*Job item*
Print the data below exactly, but only the lines from the one containing "завершение строительства" down to the one containing "самостоятельной экономики", inclusive.

*Data extract*
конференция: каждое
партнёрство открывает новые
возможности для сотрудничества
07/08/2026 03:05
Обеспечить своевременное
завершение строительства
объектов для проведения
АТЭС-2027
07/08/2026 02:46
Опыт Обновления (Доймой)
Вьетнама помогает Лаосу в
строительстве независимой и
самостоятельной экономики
...
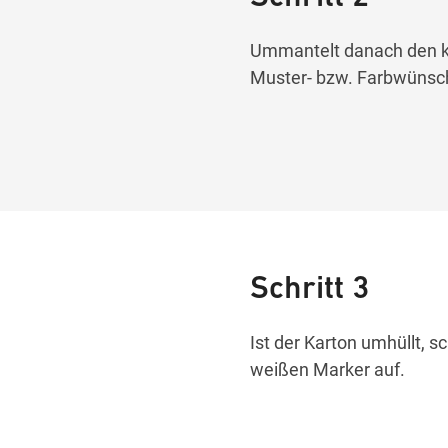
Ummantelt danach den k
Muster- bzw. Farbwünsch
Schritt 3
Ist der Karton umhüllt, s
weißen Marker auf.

*Task answer*
завершение строительства
объектов для проведения
АТЭС-2027
07/08/2026 02:46
Опыт Обновления (Доймой)
Вьетнама помогает Лаосу в
строительстве независимой и
самостоятельной экономики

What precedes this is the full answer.